Is close trap better than the other sorts? What kind of problems could a rise from the close trap. And is Ceramic Or Plastic Better?  
Your help is appreciated :Smilie:  And Opinions.

----------


## tuncay09

just a second note, its not the money. we are happy to pay 250, but we genuinly like the ESTILO 149 toilet, if there was a caroma branded one, similar, I woulda snapped it up.

----------


## ozshots

Spare parts is a common worry for non-caroma toilets. 
I've been told in two bathroomware shops many Chineese toilets uses exactly the same internals.
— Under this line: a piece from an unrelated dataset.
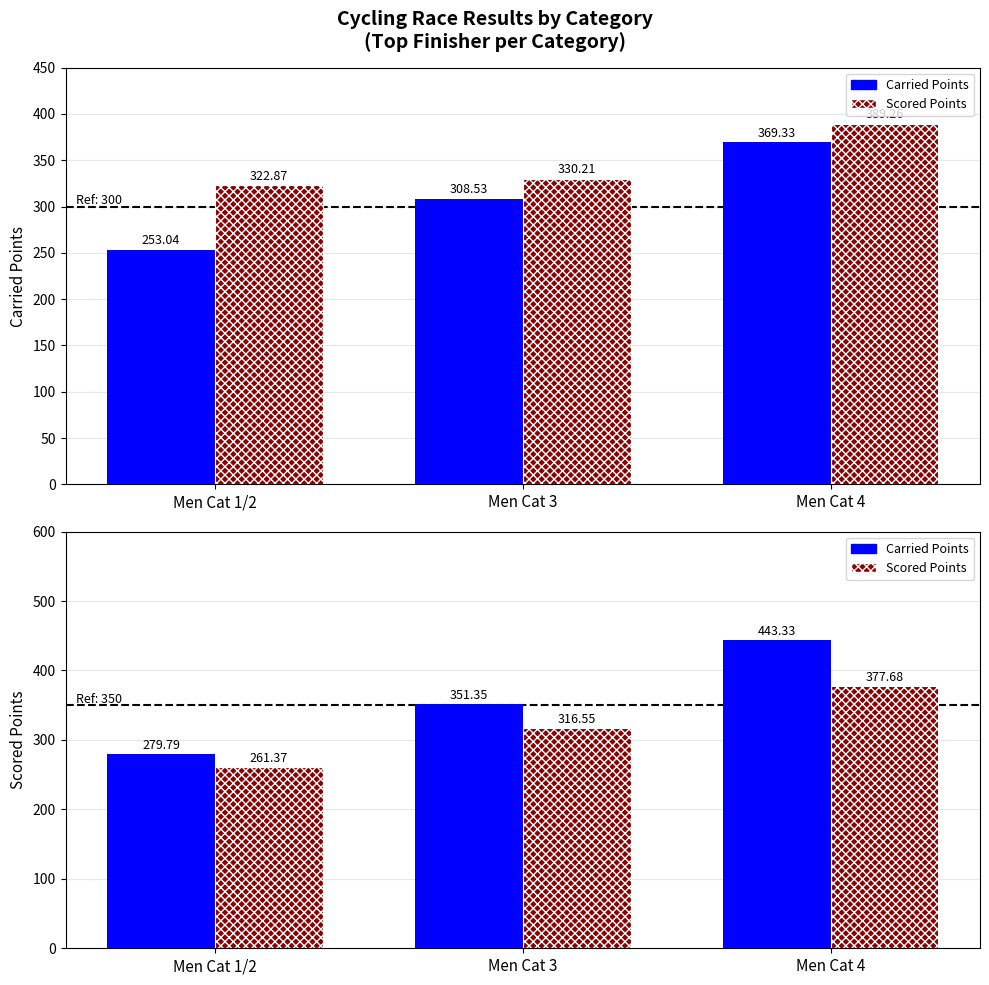

Rank the series at Men Cat 3 from lowest to highest value.

Scored Points, Carried Points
They can replace one another. 
I was happy with this explanation. 
Just ask in the shop: 
a) do they have spare parts
b) do they have any other toilets with the same spare parts

----------


## donnam

I can't really answer your question but we are replacing gour fairly new toilet as part of our renovation and extension as the bowl is terribly designed and needs constant cleaning.  We have gone with a villaroy and bosh one as it was one of a few that had a 'good drop zone' LOL.  Definately take the bowl into consideration!

----------


## GeoffW1

Consumer testing them in the showroom is a problem.

----------


## jago

> I  We have gone with a villaroy and bosh one as it was one of a few that had a 'good drop zone' LOL.  Definately take the bowl into consideration!

  
I  hope that the drop zone is good on your chinese bog ....as it not too bad on the Villeroy and Boch but I prefer their other China ware. :2thumbsup:

----------


## nicely done

I don't want to get to bogged down in this discussion but I have used many types and brands  of toilets and I believe the biggest problem with all of them is the continuosly running water into the bowl after they have filled or during fill. A prime consideration should be how easy is it to replace the bottom flapper washer or the top cut off device prior to the unit overflowing and constantly wasting water.
Nicely Done

----------


## an3_bolt

......all they need now is make one that is teflon coated..... :Groupwave:

----------